> Tareas a realizar:
• a. Responde estas preguntas sobre el texto acerca de la diversidad cultural humana:
(i) ¿Qué tres aspectos se han empleado como justificante del énfasis en las diferencias entre los hombres?
(ii) ¿Con qué aire, generalmente, se contempla al "otro"?
(iii) ¿Hace cuánto tiempo ocurrió el proceso de dispersión para el poblamiento del planeta?
• b. Prolonga el texto sobre la diversidad cultural humana a partir de su última oración.

> Texto extraído:
---+---
Del mismo modo y prácticamente
desde el inicio del los procesos civilizadores
en diversos puntos geográficos, la diversidad
en prácticas culturales, costumbres sociales
o creencias religiosas se han empleado como justificante
del énfasis en las diferencias entre los
hombres (y las mujeres), no sólo para
distinguirnos del “otro”, sino más
bien para permitirnos contemplarlos desde un
cierto desnivel moral (generalmente con aire
de superioridad). Y es que, a pesar de nuestro
origen común, es un hecho que, durante
el proceso de dispersión para el poblamiento
del planeta, hace cientos de miles de años,
los hombres fueron adquiriendo apariencias externas
muy variadas y adoptaron prácticas y costumbres
acordes con los lugares donde se fueron estableciendo,
de tal suerte que, durante mucho tiempo efectivamente,
parecíamos tener mucho menos en común
de lo que genéticamente nos vincula como
miembros de la misma especie.
---+---
> Extractos de datos:
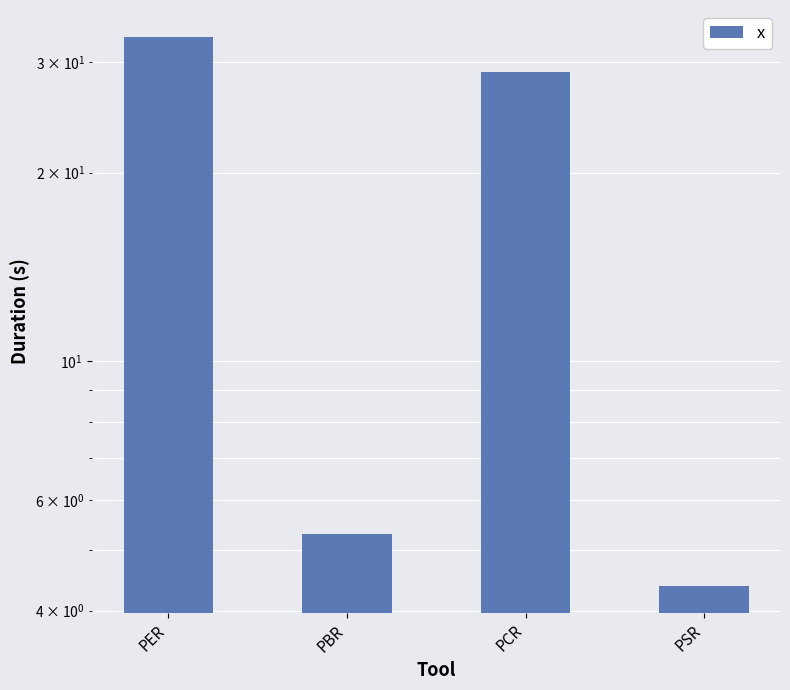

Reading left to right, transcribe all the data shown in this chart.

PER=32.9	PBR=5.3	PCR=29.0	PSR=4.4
---+---
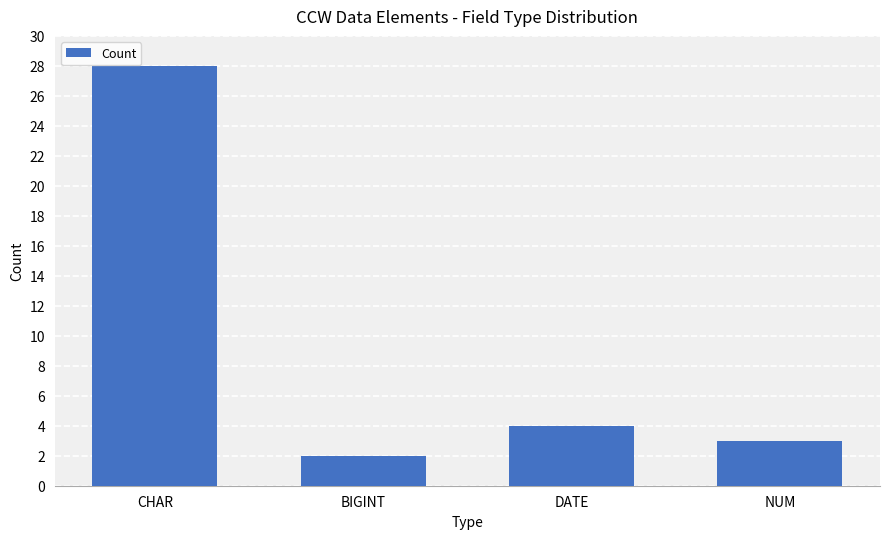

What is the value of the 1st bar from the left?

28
---+---
> Respuestas:
• a.
(i) Las prácticas culturales, las costumbres sociales o las creencias religiosas.
(ii) Con aire de superioridad.
(iii) Hace cientos de miles de años.

• b.
Las enormes distancias que
por siglos separaron a muchos grupos humanos
y las escasas posibilidades de comunicación
e interacción entre ellos, contribuyeron
a que cada una de estas comunidades se fueran
desarrollando a su propio ritmo y con características
distintivas, lo cual les fue alejando progresivamente
de los “otros” en más de un
sentido, como si no nos uniera a todos en forma
alguna un destino común. Resulta notable
observar por ejemplo que, entre muchas tribus
primitivas, el nombre local que los miembros
se asignaban a sí mismos significaba algo
así como “los verdaderos hombres”,
“los auténticos seres humanos”,
“los elegidos” y cosas por el estilo.
La creciente separación y distanciamiento,
tanto físico como cultural se fue convirtiendo
muy a menudo motivo de un incremento en la desconfianza
y la hostilidad entre los hombres, cosa que,
por supuesto, normalmente ha tenido resultados
funestos para su trato recíproco.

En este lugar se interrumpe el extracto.